What is needed. Make an exact transcript of the lines in the data below, starting with the one containing "españolas) y una s" and going on through the one containing "Артефакты кочевых обычаев и", with both included and the pictures left out.

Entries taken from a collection
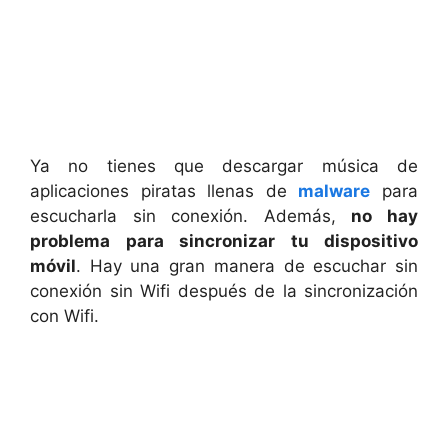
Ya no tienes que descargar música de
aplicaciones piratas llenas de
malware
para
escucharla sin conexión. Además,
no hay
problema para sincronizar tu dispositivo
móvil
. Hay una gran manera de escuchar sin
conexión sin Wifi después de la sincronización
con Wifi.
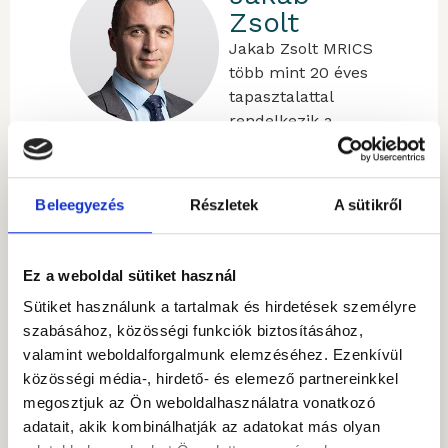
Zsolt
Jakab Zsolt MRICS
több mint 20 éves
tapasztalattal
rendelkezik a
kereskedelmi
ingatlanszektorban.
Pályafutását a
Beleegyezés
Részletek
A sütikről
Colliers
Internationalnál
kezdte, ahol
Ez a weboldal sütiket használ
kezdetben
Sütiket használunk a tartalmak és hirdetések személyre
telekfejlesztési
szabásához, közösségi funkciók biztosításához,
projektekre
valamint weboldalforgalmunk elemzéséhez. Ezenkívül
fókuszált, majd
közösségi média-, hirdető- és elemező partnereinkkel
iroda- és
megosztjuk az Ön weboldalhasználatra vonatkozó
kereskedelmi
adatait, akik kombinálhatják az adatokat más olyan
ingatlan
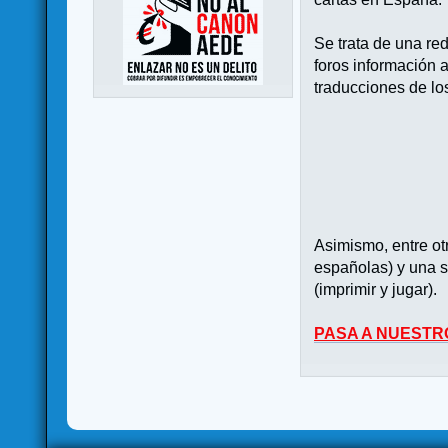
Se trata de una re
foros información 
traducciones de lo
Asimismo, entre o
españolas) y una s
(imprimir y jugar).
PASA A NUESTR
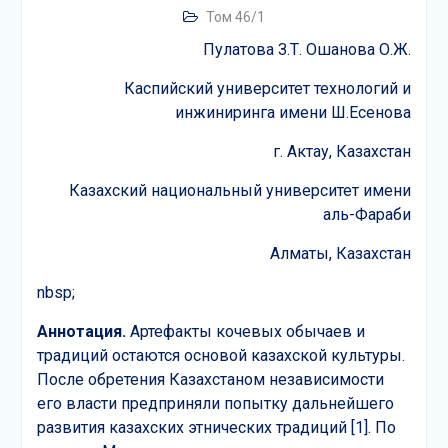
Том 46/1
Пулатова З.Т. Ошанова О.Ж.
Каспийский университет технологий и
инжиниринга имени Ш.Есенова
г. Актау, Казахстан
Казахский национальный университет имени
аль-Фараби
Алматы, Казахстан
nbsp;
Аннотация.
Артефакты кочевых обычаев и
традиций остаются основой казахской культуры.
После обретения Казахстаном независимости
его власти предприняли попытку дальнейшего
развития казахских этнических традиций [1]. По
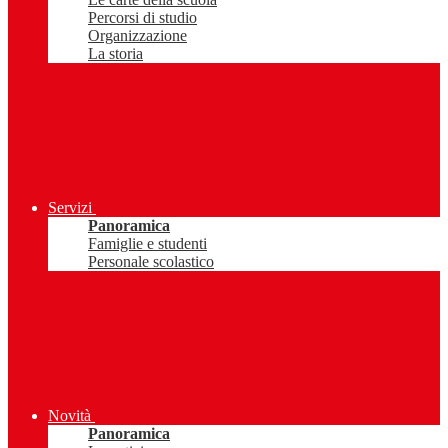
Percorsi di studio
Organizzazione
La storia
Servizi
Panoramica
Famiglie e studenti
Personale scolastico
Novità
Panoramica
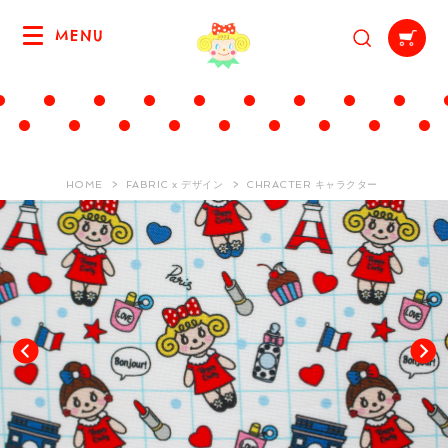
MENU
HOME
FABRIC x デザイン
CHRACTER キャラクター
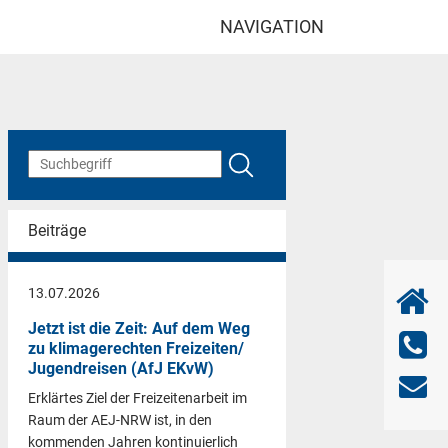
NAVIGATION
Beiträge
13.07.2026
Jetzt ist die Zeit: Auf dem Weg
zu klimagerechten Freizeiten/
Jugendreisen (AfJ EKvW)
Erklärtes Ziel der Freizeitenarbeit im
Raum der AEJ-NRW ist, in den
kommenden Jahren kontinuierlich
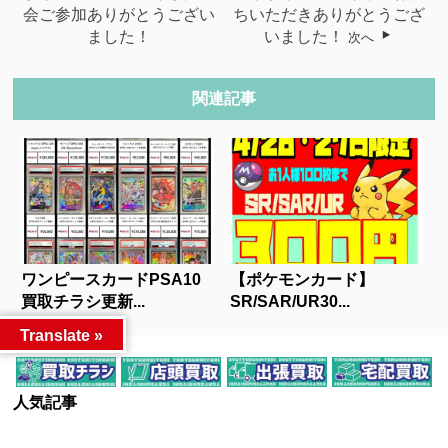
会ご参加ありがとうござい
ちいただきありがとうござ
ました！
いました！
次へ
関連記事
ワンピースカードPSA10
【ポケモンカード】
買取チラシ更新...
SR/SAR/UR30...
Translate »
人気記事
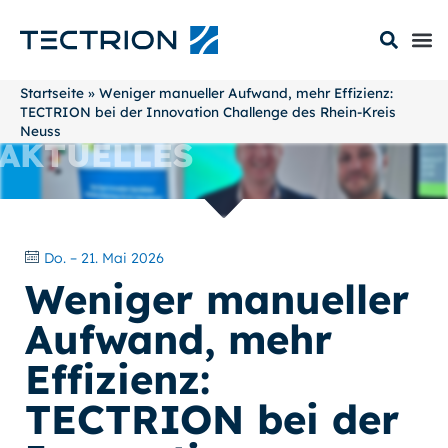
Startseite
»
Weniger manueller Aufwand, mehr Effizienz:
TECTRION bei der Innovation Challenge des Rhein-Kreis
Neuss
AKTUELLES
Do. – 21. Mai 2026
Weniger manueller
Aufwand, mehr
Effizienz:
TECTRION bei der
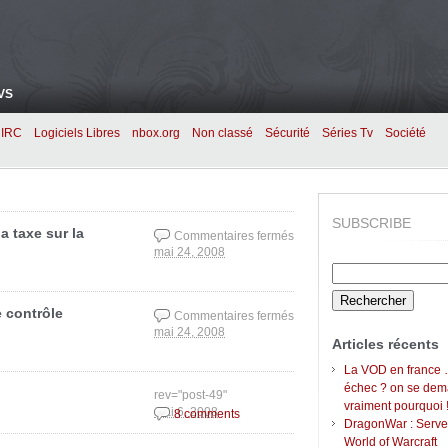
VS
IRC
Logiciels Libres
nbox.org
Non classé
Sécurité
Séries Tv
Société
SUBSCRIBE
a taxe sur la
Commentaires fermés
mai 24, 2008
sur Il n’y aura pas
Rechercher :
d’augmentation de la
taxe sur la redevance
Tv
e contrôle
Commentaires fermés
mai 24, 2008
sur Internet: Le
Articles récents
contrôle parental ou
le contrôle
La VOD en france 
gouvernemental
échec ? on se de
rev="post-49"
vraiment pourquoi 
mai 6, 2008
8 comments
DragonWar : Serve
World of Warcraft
---
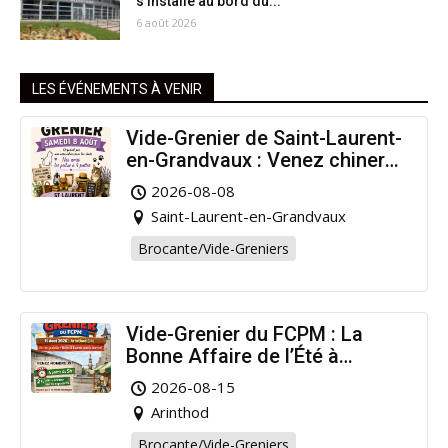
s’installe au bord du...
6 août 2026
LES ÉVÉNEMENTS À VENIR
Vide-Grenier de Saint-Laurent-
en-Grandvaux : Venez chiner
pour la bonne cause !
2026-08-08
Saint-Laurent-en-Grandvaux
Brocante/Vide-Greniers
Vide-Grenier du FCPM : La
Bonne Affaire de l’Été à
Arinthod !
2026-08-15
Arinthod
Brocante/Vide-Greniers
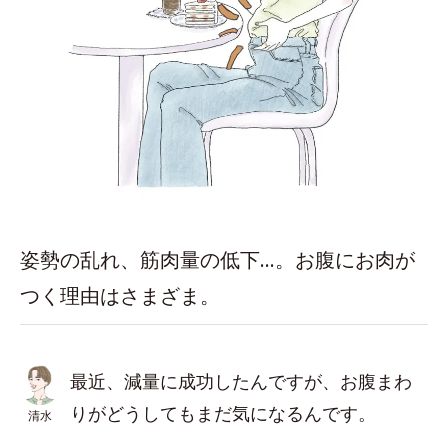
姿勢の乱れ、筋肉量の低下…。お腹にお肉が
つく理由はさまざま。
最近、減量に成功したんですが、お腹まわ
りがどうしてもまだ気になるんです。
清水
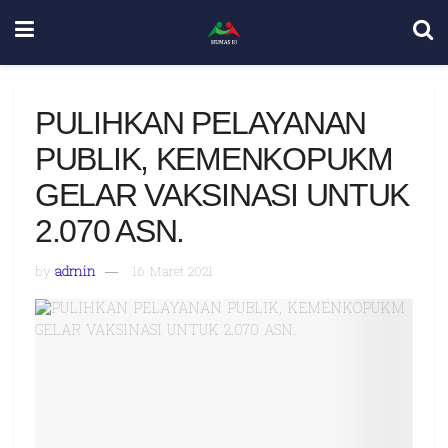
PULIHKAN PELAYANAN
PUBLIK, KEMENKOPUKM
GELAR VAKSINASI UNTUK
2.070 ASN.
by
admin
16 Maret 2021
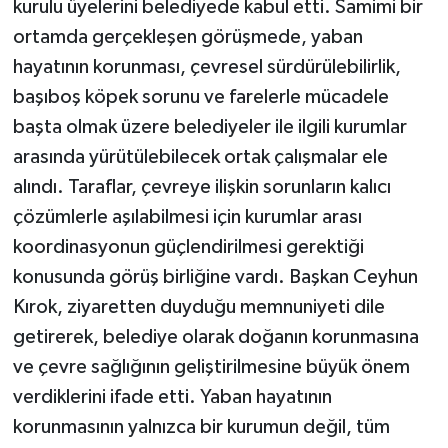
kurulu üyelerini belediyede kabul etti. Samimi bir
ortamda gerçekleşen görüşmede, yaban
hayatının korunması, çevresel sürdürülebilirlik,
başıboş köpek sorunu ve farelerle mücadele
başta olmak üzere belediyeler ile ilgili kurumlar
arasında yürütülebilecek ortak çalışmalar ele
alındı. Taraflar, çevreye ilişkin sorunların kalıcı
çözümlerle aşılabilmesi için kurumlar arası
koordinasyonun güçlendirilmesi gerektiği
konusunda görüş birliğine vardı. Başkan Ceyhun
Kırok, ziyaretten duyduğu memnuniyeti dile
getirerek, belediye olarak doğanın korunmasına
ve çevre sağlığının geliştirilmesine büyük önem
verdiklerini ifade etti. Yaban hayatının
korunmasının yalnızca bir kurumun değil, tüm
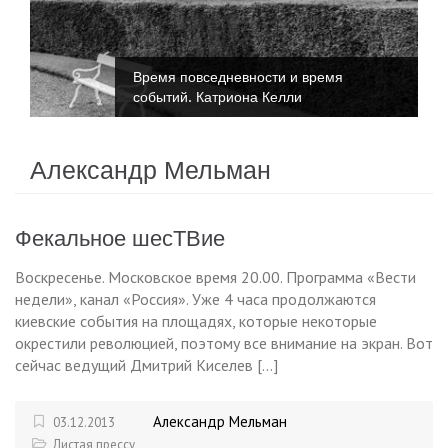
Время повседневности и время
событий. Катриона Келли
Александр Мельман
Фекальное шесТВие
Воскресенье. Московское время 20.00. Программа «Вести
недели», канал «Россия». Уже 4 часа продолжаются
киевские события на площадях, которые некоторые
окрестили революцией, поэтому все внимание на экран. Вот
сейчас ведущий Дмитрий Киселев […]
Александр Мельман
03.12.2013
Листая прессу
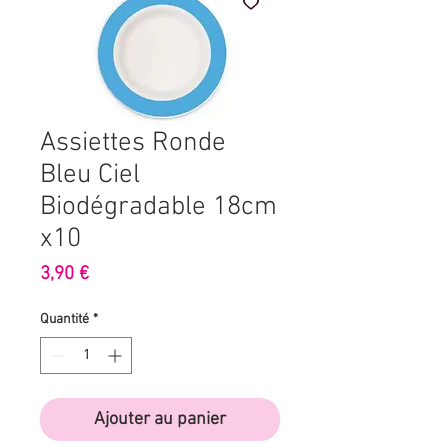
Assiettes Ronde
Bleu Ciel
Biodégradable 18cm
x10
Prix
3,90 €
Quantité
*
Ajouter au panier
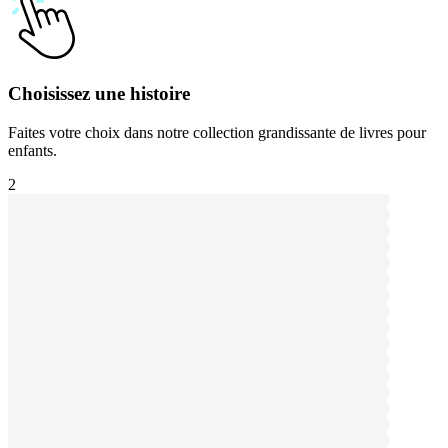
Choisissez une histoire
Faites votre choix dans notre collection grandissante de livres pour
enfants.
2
==
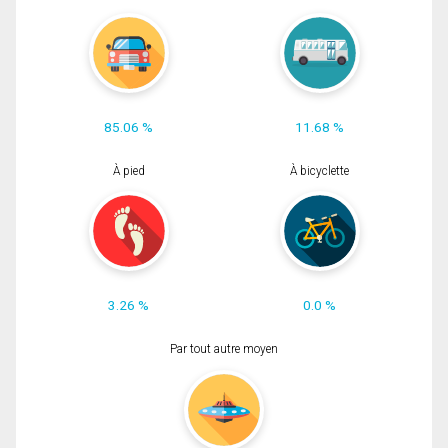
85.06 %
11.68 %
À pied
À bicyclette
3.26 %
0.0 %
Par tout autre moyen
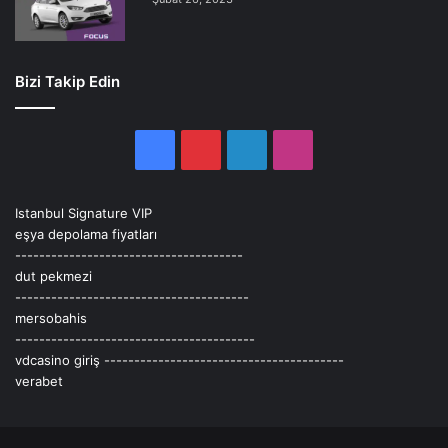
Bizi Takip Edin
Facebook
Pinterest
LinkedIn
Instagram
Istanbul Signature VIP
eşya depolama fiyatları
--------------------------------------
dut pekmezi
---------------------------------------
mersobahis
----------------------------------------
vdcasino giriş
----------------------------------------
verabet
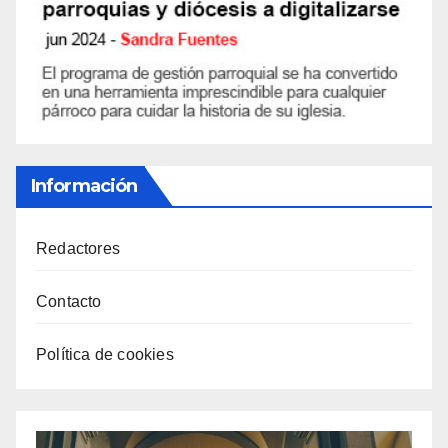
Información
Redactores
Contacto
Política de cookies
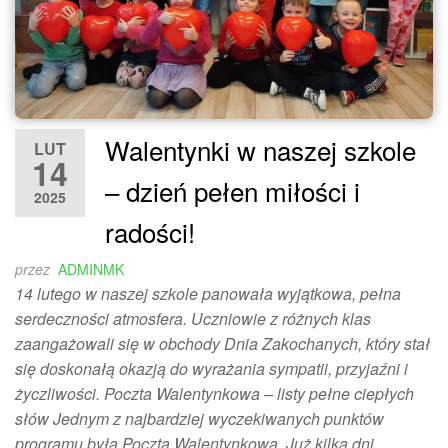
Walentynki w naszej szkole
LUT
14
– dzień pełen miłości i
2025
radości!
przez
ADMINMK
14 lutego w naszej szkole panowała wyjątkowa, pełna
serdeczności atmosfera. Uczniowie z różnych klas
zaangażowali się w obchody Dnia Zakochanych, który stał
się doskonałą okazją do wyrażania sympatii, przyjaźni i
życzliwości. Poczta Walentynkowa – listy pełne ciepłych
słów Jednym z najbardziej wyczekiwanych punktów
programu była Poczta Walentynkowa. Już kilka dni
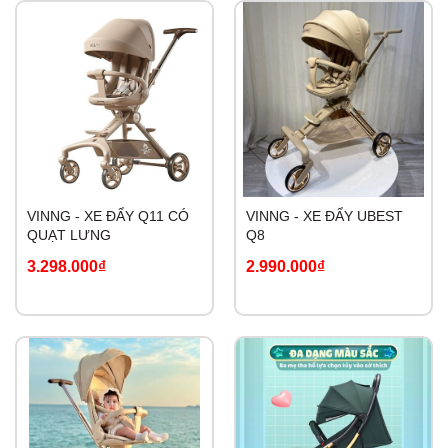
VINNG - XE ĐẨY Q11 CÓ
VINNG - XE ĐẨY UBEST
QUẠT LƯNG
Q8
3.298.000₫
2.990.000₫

Written solution.
españolas) y una s
(imprimir y jugar).
PASA A NUESTR
Том 46/1
Пулатова З.Т. Ошанова О.Ж.
Каспийский университет технологий и
инжиниринга имени Ш.Есенова
г. Актау, Казахстан
Казахский национальный университет имени
аль-Фараби
Алматы, Казахстан
nbsp;
Аннотация.
Артефакты кочевых обычаев и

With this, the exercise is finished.